“Achieving short-term savings by slashing support for the disabled is not going to get more people into work.”
By Brian Leishman MP
Is it to be more of the same austerity that for 14 years has impoverished communities the length and breadth of the UK, or does he do what is right and look after our most vulnerable citizens?
Last summer, the British people returned a huge Labour majority because they wanted a change from the cruel policies of austerity that have created gross inequality. With austerity being the cause of more than 330,000 excess deaths, people and communities have been decimated, demoralised and disenfranchised by politics and politicians who have inflicted pain, misery and suffering.
But whilst it’s a huge majority, the government would do well to recognise that support is incredibly shallow. Opinion polls have been consistent in showing that the electorate are not happy with the actions of this new government.
“Change” was very much the buzzword of the general election campaign. People wanted it and Keir Starmer wasn’t shy in telling them that the Labour Party had indeed, changed.
On that note, the Prime Minister and I are in complete agreement.
The days of being unequivocally anti-austerity, of being the party that would redistribute both wealth and power into the hands of the many feel a long time ago.
The message of correcting the inequality that is reducing living standards and is ripping our country apart has been replaced by the fascination of pursuing economic growth at all costs. Growth is only part of the solution in improving people’s living standards, which is the measurement that we, and every government is judged on.
The rumoured cuts to welfare are an assault on the most vulnerable people in our society.
Being disabled comes with extra costs – you may need electrical equipment for mobility issues or even to help you breathe, or you may need a specialised diet. The national disability charity, Sense, have highlighted that 43% of disabled people with complex needs are in debt because their welfare payments don’t cover the essentials of food and utility bills.
The Trussell Trust and the Joseph Rowntree Foundation are correct in their calls for an essentials guarantee. It’s a stain on the UK that millions of people are not able to cover the cost of the most basic needs in life.
That must change.
The welfare system does need reform – it needs to provide enough for the essentials in life. Billions of pounds of cuts to welfare is the wrong thing to do.
Achieving short-term savings by slashing support for the disabled is not going to get more people into work.
The government should be focused on creating better opportunities and conditions for people to get into work and overcome barriers. People need more support, not less.
We should be increasing welfare, not cutting it. There is an alternative to the relentless cuts and austerity our country has suffered from.
Make the multi millionaires with assets over £10 million pay. Let’s tax the ultra-rich and invest in people and communities.
The UK has become a desperately unequal place. The wealth of the few has rocketed while ordinary people have become poorer after the failed ideology of austerity, then a pandemic and then a cost of living crisis that has seen corporations run riot.

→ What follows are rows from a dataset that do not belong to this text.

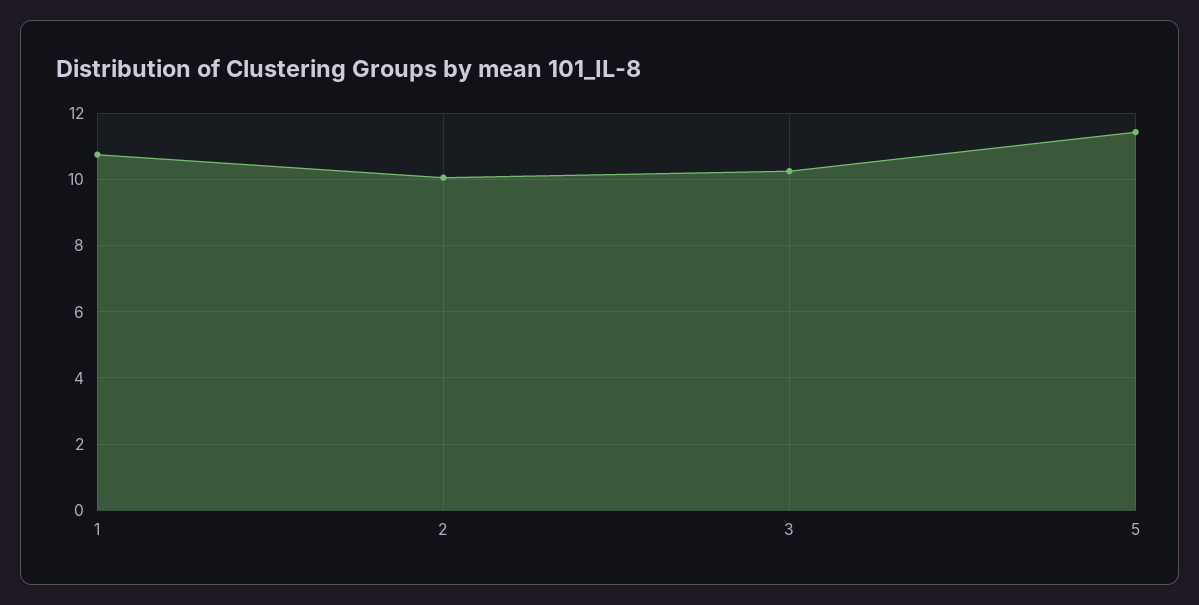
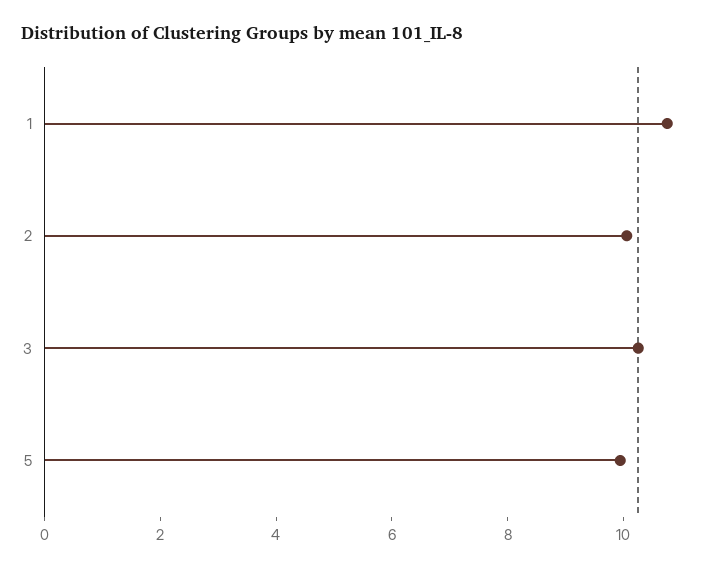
5: 11.4 -> 10

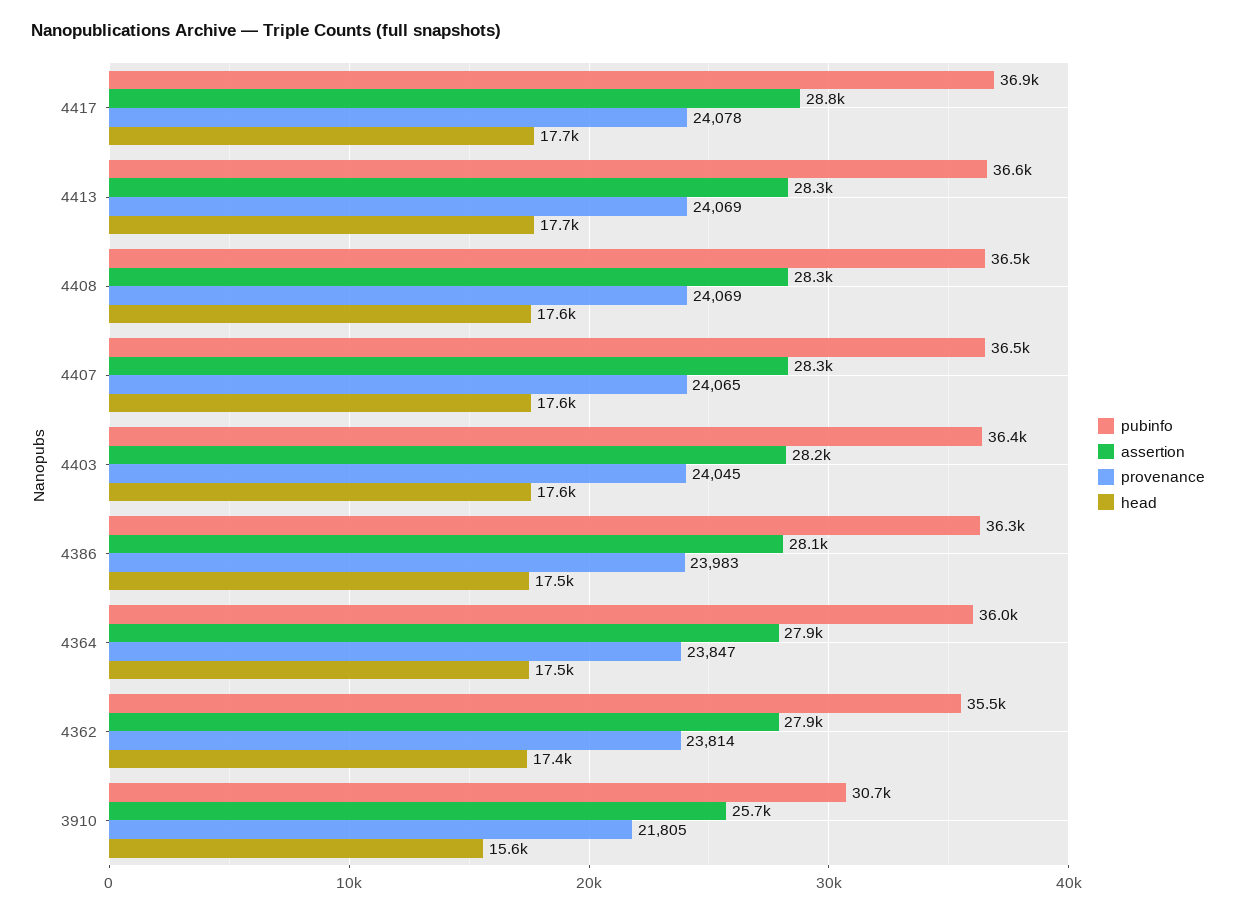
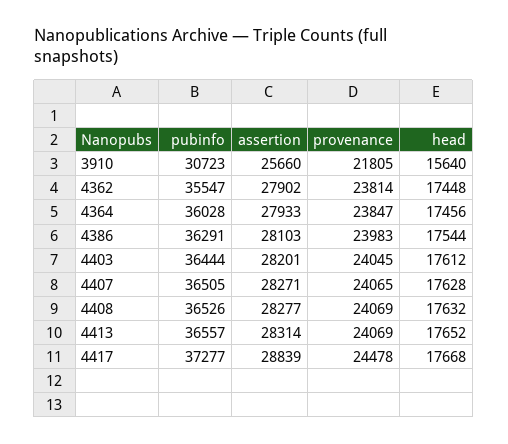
pubinfo, 4417: 36900 -> 37277
provenance, 4417: 24078 -> 24478

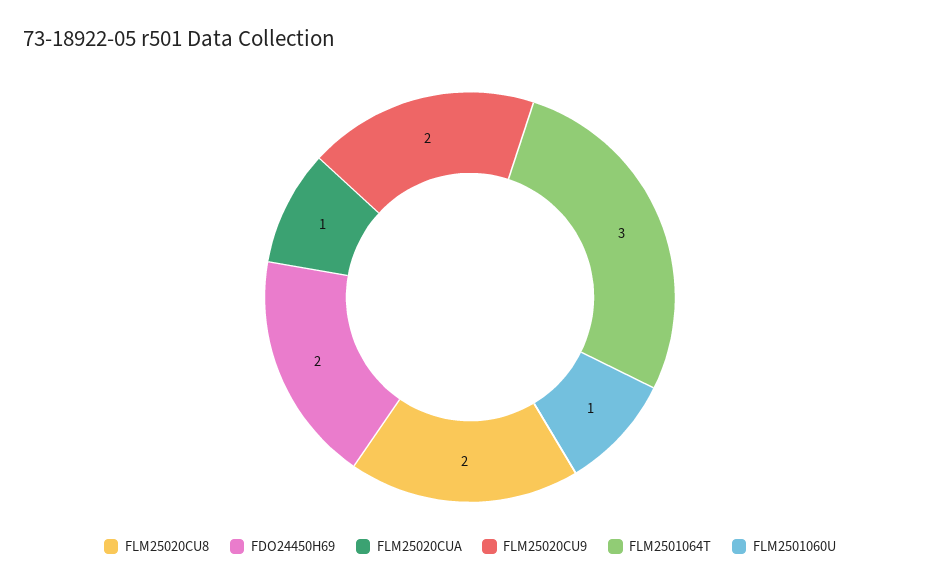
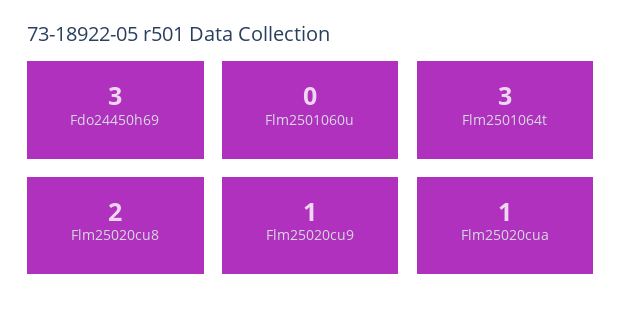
FDO24450H69: 2 -> 3
FLM25020CU9: 2 -> 1
FLM2501060U: 1 -> 0

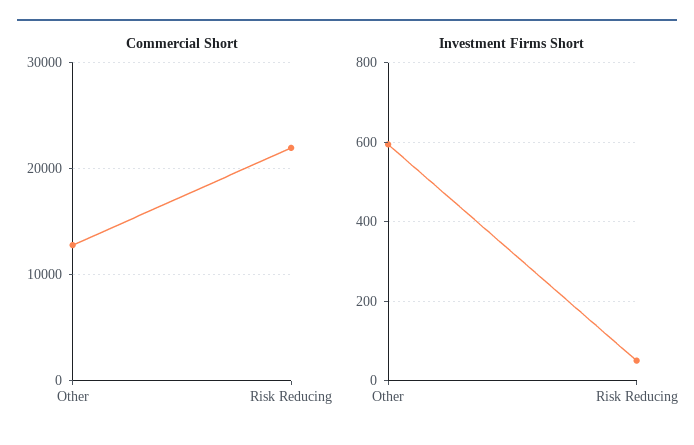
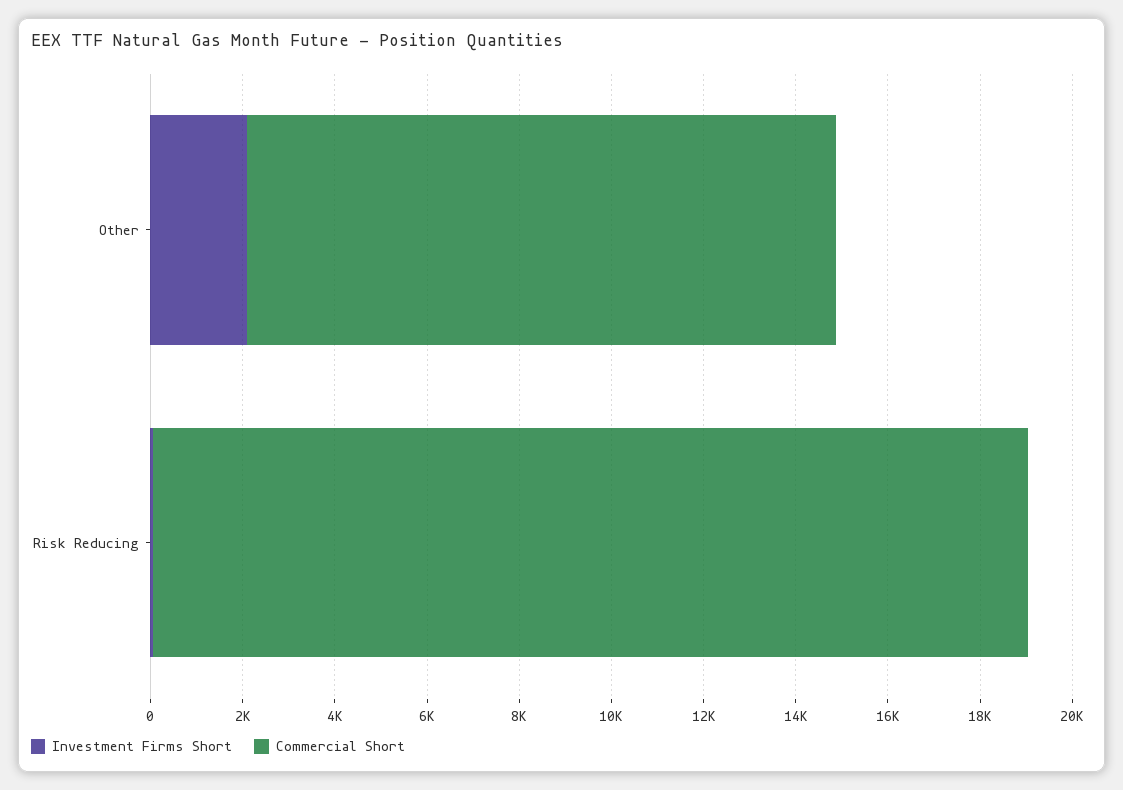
Commercial Short, Risk Reducing: 22000 -> 19000
Investment Firms Short, Other: 600 -> 2000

Instead of playing the Tory game of endless cuts, let us be the anti-austerity party we always should be. Let us have an annual wealth tax of two per cent on those with assets worth £10 million and more.
It will raise £24 billion which can then be used to get on with the work of improving living standards to make the UK a more equal society. Let us lead by example on the world stage and create a version of Britain we can truly be proud of.
Our Labour government has to build a fairer UK that puts an end to the relentless accumulation of wealth by corporations, an accumulation that only serves to create more inequality and drives people into poverty and despair.
Leave the Tories to the notion that inequality is a necessity for society to thrive. There is money and there are solutions out there. It’s time for real “change”.